[levn11]

https://www.techrxiv.org/users/717330/articles/702287-on-fer...

[n4r9]

On p.4 you argue that for integers a, b, c and n:

  (a + b − c)^n = (c − a)(c − b)g_1(n)

  => a + b − c = [(c − a)(c − b)g_1(n)]^(1/n)

  => g_1(n) | a + b - c

This doesn't follow as it stands. For example, if a=b=3 and c=n=2, then g_1(n)=16 whereas a + b - c = 4.

[levn11]

This is only true for a,b,c that satisfies a^2+b^2=c^2.

So a=b=3 and c=n=2 is not part of the solution set.

[n4r9]

But you're not using a^n+b^n=c^n in your argument at the bottom of p.4. You just say "therefore g_1(n) divides a+b-c". My example shows that yhe implication doesn't follow in general. And it's not clear why it follows specifically if a,b,c are a solution to FLT.

[levn11]

i believe you skipped pages 1-3. g_1(2)=2 for all a,b,c with n=2. g(n) carries with it the assumption of a^n+b^n=c^n as i showed in pages 1-3.

[n4r9]

Pages 1-3 simply show that (c-a) and (b-a) divide (a+b-c)^n (for even n), assuming they are a solution to FLT.
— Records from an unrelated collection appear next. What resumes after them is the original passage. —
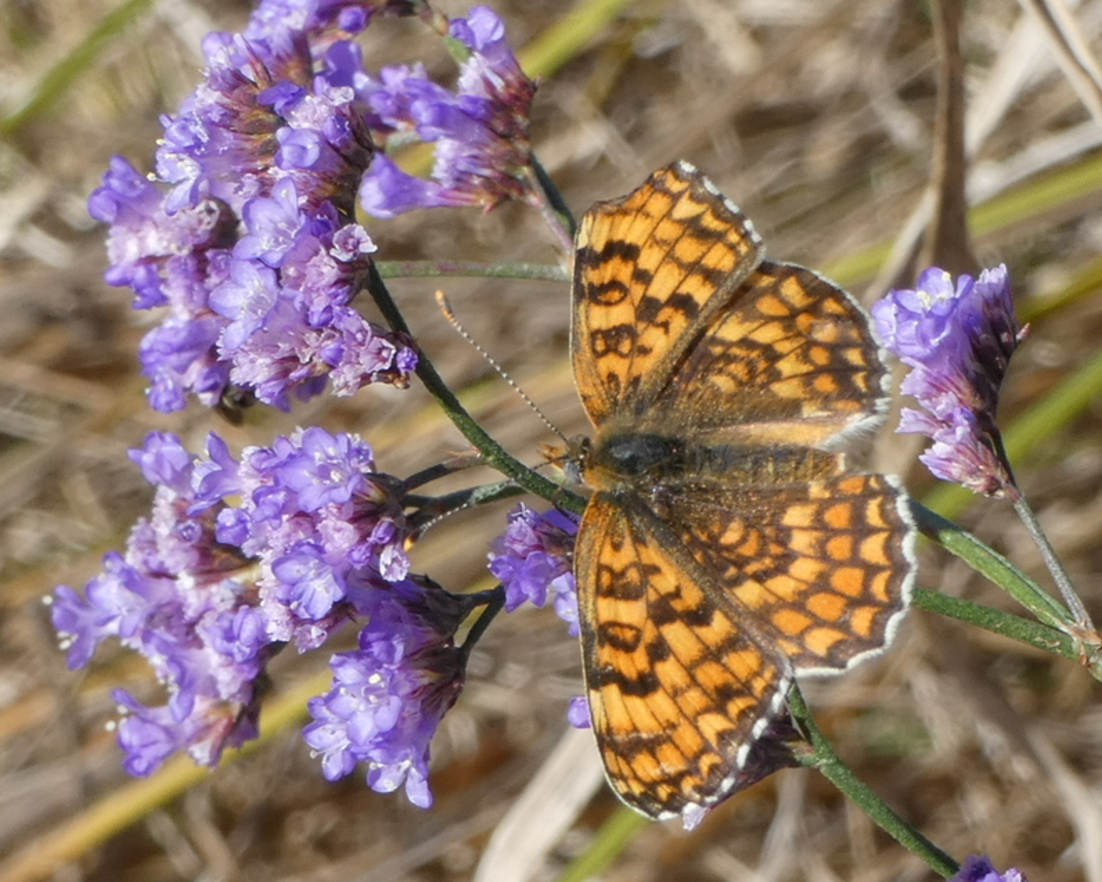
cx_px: 563
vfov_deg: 5.2
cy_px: 442
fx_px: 9623
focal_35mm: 295
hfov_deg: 6.6
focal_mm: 50.6
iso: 80
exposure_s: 1/125
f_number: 5.5
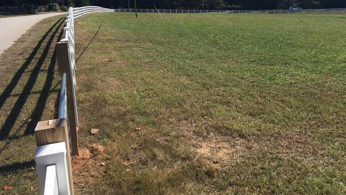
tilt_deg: -10.4
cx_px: 202
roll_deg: +3.3
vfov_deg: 30.8
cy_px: 56
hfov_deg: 52.5
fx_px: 349
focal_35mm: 38
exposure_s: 1/1789
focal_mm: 4.15
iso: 25
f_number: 2.2
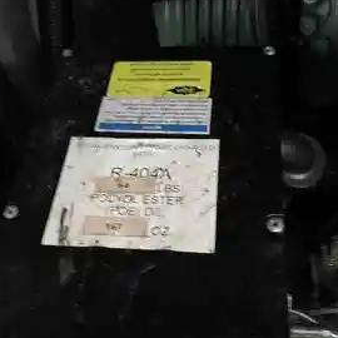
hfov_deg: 48.5
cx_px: 168
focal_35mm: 34
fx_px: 376
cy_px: 205
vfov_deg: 48.1
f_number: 1.6
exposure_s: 1/30
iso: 800
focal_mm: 5.1
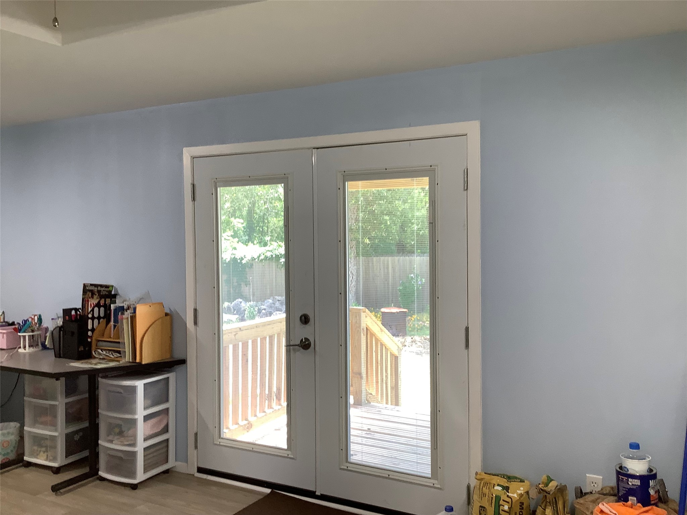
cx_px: 344
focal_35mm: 31
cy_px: 258
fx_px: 615
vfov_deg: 45.4
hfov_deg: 58.4
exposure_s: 1/60
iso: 50
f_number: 2.4
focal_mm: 3.3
You then define g to be (a+b-c)^n/(c-a)(b-a), an integer.

I follow you this far. I do not see why g divides a+b-c, and I don't think the argument on p.4 proves it.

[levn11]

I won't reply further to this question about g, i do think i've been clear. and at this point you can be on your merry way still thinking it's wrong. but you simply misunderstood.

[levn11]

it's a proof by contradiction. g would divide a+b-c IF a+b-c are integers.

for n=2, g(2)=(c-a)(c-b)g_1(2) and g_1(2)=2.

So only when n=2 is it true that g divides a+b-c.

Otherwise we get a contradiction that it divides. since then, g_1(n) for n>2 is not a factor of a+b-c, we can safely assume at least one of them was not an integer.